What this task involves> Reproduce verbatim the part of the data that opens with the line containing "1034, 1122, 1058]" and closes with the line containing "781, 1122, 805]", both ends included, and output only those lines.

— Start Extracted material —

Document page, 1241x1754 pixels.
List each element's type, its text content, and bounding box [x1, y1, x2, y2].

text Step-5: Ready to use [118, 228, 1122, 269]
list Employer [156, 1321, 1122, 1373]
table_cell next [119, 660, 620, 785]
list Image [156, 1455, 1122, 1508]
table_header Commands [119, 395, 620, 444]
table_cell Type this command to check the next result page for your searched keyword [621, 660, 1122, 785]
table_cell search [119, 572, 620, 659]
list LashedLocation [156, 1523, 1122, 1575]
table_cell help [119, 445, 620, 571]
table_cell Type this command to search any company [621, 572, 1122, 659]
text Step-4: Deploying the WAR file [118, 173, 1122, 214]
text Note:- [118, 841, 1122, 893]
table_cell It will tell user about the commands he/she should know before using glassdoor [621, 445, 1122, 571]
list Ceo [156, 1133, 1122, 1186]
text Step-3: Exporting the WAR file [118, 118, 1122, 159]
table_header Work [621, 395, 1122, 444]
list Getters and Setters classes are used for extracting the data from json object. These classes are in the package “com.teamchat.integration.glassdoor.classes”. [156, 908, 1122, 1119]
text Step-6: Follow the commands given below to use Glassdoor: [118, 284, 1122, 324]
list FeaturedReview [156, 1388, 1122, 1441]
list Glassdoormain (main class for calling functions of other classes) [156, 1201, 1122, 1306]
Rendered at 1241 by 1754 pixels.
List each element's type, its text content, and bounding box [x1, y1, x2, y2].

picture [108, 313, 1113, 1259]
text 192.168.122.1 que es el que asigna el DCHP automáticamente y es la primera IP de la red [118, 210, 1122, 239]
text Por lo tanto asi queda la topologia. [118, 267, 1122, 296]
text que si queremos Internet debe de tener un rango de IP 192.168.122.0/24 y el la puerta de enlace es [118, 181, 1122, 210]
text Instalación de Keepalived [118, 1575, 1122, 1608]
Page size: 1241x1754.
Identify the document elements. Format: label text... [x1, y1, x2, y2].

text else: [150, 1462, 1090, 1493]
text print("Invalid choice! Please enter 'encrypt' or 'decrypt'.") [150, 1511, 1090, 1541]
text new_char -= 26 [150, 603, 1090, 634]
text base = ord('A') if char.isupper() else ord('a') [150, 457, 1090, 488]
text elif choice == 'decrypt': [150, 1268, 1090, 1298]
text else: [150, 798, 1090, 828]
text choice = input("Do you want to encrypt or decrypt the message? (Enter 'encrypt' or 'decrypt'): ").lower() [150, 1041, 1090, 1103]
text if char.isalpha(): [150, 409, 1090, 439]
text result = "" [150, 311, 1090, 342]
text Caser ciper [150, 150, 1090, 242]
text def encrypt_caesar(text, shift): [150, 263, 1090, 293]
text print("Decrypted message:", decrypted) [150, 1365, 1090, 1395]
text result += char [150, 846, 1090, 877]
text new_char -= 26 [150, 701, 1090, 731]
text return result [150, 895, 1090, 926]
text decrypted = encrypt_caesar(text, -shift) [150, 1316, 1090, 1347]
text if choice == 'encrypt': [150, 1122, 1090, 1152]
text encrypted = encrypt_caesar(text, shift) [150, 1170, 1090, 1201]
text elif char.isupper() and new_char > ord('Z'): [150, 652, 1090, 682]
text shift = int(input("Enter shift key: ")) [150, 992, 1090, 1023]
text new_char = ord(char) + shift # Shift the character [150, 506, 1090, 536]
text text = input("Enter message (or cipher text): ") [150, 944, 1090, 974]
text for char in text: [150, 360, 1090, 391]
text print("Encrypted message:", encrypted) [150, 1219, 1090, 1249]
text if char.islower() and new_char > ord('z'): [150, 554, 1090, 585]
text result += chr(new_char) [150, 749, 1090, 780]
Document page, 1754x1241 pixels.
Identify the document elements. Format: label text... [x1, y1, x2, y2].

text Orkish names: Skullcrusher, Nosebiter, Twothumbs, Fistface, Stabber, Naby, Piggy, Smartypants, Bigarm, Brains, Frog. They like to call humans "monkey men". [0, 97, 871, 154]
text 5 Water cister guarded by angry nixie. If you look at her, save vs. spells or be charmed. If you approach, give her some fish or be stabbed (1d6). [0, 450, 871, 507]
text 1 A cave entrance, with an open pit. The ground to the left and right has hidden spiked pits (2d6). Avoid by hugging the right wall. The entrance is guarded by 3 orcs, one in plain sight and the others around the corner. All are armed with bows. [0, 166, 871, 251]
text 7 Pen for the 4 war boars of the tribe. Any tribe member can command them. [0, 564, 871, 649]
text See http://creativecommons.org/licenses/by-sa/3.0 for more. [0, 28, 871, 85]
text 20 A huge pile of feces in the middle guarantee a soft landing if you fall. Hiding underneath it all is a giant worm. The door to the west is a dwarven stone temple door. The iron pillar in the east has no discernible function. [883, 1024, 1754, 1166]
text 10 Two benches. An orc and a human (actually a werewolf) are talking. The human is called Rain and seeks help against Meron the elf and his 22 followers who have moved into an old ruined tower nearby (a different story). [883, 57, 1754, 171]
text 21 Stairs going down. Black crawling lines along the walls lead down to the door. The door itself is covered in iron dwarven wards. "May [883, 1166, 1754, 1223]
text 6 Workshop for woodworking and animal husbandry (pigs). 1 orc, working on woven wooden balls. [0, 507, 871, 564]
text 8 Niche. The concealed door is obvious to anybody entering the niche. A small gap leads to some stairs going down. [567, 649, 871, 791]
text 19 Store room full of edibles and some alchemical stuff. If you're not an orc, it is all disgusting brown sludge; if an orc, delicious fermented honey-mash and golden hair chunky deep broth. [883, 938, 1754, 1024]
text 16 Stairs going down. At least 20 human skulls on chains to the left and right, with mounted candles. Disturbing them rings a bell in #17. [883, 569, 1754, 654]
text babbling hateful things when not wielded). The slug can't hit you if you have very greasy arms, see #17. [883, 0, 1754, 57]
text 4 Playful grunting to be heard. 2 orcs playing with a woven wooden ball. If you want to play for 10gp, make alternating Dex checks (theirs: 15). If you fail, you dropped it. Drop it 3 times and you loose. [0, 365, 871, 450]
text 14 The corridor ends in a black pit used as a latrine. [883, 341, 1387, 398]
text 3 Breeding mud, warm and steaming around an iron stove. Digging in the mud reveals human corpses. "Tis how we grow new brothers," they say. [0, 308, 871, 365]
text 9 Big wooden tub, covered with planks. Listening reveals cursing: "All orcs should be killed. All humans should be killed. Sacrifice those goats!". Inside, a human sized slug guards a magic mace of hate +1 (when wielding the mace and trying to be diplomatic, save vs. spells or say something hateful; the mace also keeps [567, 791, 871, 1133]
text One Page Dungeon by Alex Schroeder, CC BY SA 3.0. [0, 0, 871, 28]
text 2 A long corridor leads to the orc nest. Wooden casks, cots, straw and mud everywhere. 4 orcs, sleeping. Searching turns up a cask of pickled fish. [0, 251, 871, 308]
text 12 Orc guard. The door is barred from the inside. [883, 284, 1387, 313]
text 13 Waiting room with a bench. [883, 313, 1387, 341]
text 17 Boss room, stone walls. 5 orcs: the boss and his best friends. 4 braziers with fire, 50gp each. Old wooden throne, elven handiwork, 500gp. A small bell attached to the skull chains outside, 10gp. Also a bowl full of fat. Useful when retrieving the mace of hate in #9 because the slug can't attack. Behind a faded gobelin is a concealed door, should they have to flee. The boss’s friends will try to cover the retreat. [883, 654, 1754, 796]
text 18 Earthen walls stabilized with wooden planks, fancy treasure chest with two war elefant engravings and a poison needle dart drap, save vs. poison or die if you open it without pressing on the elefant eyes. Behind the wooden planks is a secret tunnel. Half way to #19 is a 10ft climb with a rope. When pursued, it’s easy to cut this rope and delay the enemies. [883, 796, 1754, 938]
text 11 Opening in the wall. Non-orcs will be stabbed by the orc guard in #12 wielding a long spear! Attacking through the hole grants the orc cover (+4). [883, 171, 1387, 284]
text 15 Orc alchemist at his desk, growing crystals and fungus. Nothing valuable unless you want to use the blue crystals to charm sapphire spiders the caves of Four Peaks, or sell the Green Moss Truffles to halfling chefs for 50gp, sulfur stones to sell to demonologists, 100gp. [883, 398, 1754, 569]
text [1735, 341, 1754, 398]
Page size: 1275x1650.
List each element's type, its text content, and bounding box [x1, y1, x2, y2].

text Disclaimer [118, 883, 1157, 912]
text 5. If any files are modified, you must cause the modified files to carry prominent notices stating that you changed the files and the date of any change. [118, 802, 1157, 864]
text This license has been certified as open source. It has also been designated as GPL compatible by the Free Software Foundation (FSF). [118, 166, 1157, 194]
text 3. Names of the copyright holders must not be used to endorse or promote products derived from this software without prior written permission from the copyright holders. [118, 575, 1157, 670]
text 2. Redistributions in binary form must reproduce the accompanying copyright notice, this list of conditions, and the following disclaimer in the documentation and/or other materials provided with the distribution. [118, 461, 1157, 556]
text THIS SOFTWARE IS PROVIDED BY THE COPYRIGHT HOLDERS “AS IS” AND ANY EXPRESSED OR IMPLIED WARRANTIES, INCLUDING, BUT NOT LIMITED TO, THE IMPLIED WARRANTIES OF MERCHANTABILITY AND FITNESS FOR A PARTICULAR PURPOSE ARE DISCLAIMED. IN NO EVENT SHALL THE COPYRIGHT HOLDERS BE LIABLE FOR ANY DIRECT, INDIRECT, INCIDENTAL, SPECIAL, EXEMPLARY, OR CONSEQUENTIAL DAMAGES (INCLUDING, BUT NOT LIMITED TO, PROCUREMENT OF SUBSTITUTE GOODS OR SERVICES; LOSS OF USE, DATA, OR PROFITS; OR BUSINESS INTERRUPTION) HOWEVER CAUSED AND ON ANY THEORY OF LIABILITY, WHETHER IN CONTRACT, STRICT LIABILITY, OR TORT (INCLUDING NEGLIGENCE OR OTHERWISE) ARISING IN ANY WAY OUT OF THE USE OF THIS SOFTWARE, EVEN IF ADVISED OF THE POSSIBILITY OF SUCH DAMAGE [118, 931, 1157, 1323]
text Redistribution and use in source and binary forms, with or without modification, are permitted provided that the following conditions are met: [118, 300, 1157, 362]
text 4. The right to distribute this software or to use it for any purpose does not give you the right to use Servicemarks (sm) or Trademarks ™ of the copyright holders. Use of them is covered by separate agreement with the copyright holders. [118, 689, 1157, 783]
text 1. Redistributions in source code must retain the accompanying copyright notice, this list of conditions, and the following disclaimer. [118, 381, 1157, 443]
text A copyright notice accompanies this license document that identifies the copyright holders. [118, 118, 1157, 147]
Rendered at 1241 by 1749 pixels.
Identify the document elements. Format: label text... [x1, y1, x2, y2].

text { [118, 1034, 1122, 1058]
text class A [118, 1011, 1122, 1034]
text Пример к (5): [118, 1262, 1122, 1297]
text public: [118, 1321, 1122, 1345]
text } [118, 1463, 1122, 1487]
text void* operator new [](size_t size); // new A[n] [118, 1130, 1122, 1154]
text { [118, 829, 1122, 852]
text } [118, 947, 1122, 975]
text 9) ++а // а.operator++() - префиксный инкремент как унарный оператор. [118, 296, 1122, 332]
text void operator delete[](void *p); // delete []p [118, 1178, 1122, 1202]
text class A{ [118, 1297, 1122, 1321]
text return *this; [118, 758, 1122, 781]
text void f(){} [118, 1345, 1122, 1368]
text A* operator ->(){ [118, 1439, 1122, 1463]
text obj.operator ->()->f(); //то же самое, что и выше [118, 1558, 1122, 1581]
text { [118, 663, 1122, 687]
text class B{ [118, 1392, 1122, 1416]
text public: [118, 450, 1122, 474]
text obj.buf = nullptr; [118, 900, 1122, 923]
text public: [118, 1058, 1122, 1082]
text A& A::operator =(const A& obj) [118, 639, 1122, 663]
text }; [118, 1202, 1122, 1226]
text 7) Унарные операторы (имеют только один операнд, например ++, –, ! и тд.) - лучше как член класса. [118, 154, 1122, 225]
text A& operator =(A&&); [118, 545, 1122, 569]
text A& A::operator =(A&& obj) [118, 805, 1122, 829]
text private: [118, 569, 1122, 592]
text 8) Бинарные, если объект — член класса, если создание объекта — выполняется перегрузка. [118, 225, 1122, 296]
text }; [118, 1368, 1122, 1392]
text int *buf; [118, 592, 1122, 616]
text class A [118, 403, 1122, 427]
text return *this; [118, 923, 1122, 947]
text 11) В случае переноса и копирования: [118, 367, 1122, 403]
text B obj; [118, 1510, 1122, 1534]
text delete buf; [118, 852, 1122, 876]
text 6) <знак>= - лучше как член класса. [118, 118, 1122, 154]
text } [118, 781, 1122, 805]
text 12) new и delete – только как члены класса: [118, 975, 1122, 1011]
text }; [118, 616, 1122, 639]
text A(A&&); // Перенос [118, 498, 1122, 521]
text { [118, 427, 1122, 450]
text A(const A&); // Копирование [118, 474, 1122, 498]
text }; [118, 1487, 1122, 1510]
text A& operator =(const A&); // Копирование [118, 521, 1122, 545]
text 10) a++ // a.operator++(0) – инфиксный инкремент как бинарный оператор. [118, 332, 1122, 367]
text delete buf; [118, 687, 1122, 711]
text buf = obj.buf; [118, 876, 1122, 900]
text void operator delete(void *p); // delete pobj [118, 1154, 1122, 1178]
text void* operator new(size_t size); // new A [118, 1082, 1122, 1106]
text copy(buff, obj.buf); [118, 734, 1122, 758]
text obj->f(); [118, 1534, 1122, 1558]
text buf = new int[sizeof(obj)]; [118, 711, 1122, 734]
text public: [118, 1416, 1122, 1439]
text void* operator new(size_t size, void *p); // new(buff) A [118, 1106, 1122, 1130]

— End Extracted material —

Answer below>
text { [118, 1034, 1122, 1058]
text class A [118, 1011, 1122, 1034]
text Пример к (5): [118, 1262, 1122, 1297]
text public: [118, 1321, 1122, 1345]
text } [118, 1463, 1122, 1487]
text void* operator new [](size_t size); // new A[n] [118, 1130, 1122, 1154]
text { [118, 829, 1122, 852]
text } [118, 947, 1122, 975]
text 9) ++а // а.operator++() - префиксный инкремент как унарный оператор. [118, 296, 1122, 332]
text void operator delete[](void *p); // delete []p [118, 1178, 1122, 1202]
text class A{ [118, 1297, 1122, 1321]
text return *this; [118, 758, 1122, 781]
text void f(){} [118, 1345, 1122, 1368]
text A* operator ->(){ [118, 1439, 1122, 1463]
text obj.operator ->()->f(); //то же самое, что и выше [118, 1558, 1122, 1581]
text { [118, 663, 1122, 687]
text class B{ [118, 1392, 1122, 1416]
text public: [118, 450, 1122, 474]
text obj.buf = nullptr; [118, 900, 1122, 923]
text public: [118, 1058, 1122, 1082]
text A& A::operator =(const A& obj) [118, 639, 1122, 663]
text }; [118, 1202, 1122, 1226]
text 7) Унарные операторы (имеют только один операнд, например ++, –, ! и тд.) - лучше как член класса. [118, 154, 1122, 225]
text A& operator =(A&&); [118, 545, 1122, 569]
text A& A::operator =(A&& obj) [118, 805, 1122, 829]
text private: [118, 569, 1122, 592]
text 8) Бинарные, если объект — член класса, если создание объекта — выполняется перегрузка. [118, 225, 1122, 296]
text }; [118, 1368, 1122, 1392]
text int *buf; [118, 592, 1122, 616]
text class A [118, 403, 1122, 427]
text return *this; [118, 923, 1122, 947]
text 11) В случае переноса и копирования: [118, 367, 1122, 403]
text B obj; [118, 1510, 1122, 1534]
text delete buf; [118, 852, 1122, 876]
text 6) <знак>= - лучше как член класса. [118, 118, 1122, 154]
text } [118, 781, 1122, 805]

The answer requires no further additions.